Facts: Today was my one hundredth day in a row of running. Which is about 27% of my goal of a whole year of runs. The average person has 100,000 heartbeats per day. My resting heart rate, so says my watch anyhow, is 45. That makes around 65,000 beats per day not including my runs which get my heart going pitter-patter. Over a million Americans have HIV/AIDS. Almost 200,000 do not know they have it. The entire Presidential advisory council on HIV/AIDS was fired this week. My son turns 20 in a few days. He will be behind bars till about age 30.
Some patients of mine broke their backs recently. I had about 36 hours of bad low back pain this week. I never get low back pain. I decided, like a father with morning sickness, that my body was empathizing. Worldwide there are about 8.9 million fractures due to osteoporosis annually. If you are 50, white and a woman, you have a 16% risk over the rest of your lifetime of developing a broken back. Today I ran before my evening hospital rounds. I passed a silver haired older woman riding her bike. She waved at me and said "I'm impressed!" I waved back and said "So am I". Which is to say we acknowledged each other's badassery.
Yesterday I was running at the beach. It was one of those foggy days where it can be hard to know where you started and easy to lose your dog if he strays too far. With my head in that fog, and earbuds budding from my ears, I listened to Prince Harry interview President Obama. It was like being on another planet, what with the fog, the waves, the prince, and a highly thoughtful, intelligent, well-spoken president. Miles, my dog, stuck pretty close except when stealthily tearing off after a seagull or raven. Speaking of bad asses, beach ravens are the baddest. I've seen one teasing Miles, swooping down and darting out of his reach while he barks his head off, over and over. This is the same poodle who notices animals on TV then searches for them behind the TV. If I had a choice between a raven and my poodle to take my next Boards exam for me, I would have to go with the raven.
Facts: Once a tagged wild raven lived to be almost 23 years old. My father knew Poe's The Raven by heart and used to recite it to me in a creepy voice at bedtime. My father had two hearts. The one he was born with, and the one that was transplanted into him at age 60. I think Poe would've liked this. He might've even written something like The Telltale Heart Transplant. ZDoggMD, can you do something with this idea??

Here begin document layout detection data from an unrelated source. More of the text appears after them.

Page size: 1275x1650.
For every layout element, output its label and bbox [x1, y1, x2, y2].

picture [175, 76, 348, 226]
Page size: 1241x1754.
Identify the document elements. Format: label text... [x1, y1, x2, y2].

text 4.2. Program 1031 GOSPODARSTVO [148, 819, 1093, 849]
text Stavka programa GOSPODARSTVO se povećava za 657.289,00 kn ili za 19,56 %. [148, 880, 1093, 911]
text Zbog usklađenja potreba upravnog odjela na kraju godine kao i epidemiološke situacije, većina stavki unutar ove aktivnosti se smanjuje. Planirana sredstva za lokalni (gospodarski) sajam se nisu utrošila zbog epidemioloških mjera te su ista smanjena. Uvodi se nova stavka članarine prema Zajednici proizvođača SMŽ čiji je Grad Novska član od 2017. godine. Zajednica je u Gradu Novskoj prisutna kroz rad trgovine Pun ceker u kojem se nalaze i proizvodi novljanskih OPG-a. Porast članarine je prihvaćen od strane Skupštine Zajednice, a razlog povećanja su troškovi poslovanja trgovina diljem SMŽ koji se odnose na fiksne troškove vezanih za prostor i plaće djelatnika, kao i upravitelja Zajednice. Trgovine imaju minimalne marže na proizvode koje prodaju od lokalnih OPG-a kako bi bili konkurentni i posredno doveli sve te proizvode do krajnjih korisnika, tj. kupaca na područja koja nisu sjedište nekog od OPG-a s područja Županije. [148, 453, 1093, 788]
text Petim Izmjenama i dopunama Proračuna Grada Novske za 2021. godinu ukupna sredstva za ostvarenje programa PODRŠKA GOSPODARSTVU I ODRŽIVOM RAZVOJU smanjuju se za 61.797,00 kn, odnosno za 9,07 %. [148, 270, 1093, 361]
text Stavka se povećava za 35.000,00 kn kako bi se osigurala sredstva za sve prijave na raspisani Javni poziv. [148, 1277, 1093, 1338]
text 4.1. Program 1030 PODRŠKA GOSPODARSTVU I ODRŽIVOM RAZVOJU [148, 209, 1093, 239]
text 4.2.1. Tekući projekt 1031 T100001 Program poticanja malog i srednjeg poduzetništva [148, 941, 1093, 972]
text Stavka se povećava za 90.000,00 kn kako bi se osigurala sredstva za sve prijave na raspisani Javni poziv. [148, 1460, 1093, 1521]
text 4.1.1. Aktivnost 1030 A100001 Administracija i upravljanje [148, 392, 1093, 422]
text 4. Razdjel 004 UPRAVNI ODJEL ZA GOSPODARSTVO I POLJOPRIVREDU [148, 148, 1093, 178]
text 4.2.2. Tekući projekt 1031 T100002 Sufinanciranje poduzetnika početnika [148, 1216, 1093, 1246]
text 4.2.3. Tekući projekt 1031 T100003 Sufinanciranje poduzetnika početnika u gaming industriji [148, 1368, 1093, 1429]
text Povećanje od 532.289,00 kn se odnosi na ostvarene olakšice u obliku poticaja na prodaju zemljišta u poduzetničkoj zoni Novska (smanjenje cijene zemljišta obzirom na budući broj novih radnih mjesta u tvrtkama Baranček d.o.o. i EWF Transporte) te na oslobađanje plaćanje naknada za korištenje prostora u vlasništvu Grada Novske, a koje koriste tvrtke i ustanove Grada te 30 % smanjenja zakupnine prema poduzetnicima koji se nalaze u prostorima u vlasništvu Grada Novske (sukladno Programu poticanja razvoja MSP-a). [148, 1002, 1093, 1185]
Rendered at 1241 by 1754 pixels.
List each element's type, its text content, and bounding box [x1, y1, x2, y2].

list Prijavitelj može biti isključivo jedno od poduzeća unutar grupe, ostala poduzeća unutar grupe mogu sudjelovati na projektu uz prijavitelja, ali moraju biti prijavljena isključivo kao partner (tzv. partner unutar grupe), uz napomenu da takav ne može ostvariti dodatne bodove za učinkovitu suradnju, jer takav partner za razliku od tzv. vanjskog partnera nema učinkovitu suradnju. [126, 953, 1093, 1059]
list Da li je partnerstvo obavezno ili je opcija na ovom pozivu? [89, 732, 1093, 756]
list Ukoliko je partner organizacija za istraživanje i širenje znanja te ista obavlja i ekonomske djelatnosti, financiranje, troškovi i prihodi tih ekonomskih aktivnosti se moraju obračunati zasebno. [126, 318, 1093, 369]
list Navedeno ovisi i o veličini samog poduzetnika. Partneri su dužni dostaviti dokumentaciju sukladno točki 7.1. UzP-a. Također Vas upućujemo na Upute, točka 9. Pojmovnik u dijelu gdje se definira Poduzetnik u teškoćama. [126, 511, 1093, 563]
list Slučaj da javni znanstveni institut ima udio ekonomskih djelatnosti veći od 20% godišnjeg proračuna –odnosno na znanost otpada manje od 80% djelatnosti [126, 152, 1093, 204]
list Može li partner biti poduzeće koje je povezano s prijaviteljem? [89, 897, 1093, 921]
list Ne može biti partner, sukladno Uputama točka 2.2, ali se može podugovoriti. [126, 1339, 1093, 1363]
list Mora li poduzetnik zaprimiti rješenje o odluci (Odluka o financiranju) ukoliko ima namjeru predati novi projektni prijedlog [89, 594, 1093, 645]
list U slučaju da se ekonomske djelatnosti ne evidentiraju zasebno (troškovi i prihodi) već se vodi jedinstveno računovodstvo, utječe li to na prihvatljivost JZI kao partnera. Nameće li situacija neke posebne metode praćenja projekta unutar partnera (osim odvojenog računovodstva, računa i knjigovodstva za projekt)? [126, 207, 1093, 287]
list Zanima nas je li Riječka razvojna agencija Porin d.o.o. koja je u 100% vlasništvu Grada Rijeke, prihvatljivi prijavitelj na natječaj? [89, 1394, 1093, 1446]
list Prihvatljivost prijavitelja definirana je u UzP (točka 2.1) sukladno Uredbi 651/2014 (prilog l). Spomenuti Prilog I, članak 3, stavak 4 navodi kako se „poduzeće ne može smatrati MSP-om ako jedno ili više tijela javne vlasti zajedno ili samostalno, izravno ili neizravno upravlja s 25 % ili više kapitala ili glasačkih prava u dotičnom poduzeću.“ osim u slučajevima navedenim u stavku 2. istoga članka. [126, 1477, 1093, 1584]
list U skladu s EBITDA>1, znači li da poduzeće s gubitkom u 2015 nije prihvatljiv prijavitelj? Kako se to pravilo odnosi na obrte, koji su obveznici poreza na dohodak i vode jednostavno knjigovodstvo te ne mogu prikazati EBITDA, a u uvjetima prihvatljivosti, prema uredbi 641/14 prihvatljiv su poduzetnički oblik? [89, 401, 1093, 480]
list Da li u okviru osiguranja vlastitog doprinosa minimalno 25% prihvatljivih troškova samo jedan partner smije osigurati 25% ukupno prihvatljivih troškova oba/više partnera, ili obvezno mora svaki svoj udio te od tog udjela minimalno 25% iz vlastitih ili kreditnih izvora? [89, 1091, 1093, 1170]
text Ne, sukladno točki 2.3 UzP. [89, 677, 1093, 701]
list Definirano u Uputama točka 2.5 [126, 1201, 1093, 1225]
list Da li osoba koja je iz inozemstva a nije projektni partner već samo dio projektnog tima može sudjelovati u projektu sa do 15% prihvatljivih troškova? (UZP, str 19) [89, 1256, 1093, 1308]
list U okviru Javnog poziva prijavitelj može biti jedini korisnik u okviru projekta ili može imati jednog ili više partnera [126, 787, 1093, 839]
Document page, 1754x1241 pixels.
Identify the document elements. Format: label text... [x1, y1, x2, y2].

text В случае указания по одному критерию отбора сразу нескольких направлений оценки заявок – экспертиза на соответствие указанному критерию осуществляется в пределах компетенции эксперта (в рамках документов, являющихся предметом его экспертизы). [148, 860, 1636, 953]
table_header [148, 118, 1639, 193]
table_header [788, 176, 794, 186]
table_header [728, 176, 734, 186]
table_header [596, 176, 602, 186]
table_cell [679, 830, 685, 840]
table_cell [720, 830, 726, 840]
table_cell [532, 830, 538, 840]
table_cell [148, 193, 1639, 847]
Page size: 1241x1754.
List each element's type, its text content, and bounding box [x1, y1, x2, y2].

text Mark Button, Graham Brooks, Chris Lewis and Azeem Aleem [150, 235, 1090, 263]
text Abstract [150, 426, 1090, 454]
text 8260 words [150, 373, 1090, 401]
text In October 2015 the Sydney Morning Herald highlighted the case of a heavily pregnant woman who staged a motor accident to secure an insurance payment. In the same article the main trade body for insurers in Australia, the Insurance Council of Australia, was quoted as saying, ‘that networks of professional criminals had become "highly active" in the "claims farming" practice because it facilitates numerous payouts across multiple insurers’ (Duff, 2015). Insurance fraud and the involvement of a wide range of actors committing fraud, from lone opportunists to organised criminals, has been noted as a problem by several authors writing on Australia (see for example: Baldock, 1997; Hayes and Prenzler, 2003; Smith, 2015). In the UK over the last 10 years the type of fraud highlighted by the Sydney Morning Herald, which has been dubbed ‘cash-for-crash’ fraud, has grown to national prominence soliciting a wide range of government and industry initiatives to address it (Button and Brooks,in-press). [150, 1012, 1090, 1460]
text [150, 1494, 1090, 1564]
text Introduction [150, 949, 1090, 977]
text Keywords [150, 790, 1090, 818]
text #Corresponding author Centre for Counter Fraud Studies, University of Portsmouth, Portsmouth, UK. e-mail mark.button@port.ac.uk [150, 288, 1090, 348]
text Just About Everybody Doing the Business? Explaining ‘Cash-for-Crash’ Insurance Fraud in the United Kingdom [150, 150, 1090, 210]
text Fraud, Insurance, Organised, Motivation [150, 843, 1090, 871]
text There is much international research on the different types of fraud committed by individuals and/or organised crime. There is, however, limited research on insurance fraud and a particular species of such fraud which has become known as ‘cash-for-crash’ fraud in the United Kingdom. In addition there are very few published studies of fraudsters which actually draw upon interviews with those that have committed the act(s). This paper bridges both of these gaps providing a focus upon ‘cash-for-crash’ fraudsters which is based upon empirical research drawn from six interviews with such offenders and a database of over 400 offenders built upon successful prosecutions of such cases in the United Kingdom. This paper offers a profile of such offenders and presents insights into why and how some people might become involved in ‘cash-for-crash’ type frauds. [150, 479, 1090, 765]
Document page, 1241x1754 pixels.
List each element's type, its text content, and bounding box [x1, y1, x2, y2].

I like to read and re-read and listen to and read again the books I enjoy. Same with TV shows. Recently, we are revisiting Battlestar Galactica. I like how everyone in charge is called sir, gender non-specifically. I like how the women are strong, the men are good looking and the cylons are above average. And the way everyone gives such a frack about everything is inspiring. I mean, they are less than 40,000 souls and the only surviving humans and go months and years without a run at the beach or feeling one bit of sunshine on their backs. And yet, they keep surviving. And they keep caring about each other and their kids and, most astoundingly, the deeper meaning of existence. Also, Fred and Carrie from Portlandia totally lost their jobs because BG is such an addictive TV show.
I have been working a lot lately. I am not proud of this, it is just a fact. When I work without breaks a few things tend to occur:
1) My heart sinks when my phone rings.
2) I get cranky.
3) I start to feel responsible for all disease in the world. Like personally responsible.
If you ever try calling me and wonder why I don't answer or I answer with crankiness, please see 1 and 2 . Although I try to combat number 1 above by changing up the ring tone. For awhile it was the Downton Abbey theme song. When that started making me want to smash my iPhone to pieces, I switched it to the theme to James Bond. That went off when I was rounding in isolation garb the other day, thus my phone under layers of antibacterial, neon urine-colored, paper gown material. I just sat there and continued discussing life and death issues with a bemused gentleman, in his own hospital garb of a butt-flashing, bleach-smelling cotton dress of the typical drab coloration. He laughed at the Bond serenade. And wanted to know where his goddam pants were. Ah, the healing power of American Medicine.
As for number 3, I gotta work on that one. Fact is I cannot keep everyone healthy all the time. It is perhaps possible that I give too much of a frack to have a sustainable life as a physician.
And yet, a physician am I. Care I do.
Pretending not to care about stuff that matters must be exhausting. If one has to be exhausted either way, why not choose caring. If life hurts either way, why not choose hope. If love lives in our hearts and that heart beats 2.5 billion times before we give up the ghost, it seems we have a lot of love to go around.
Facts: I can run 100 days in a row and live to tell the tale. My dear son is almost 20. My patients live until they die. My heart breaks and heals again, stronger than before. My heart breaks. My heart heals again. Stronger than before. My telltale heart.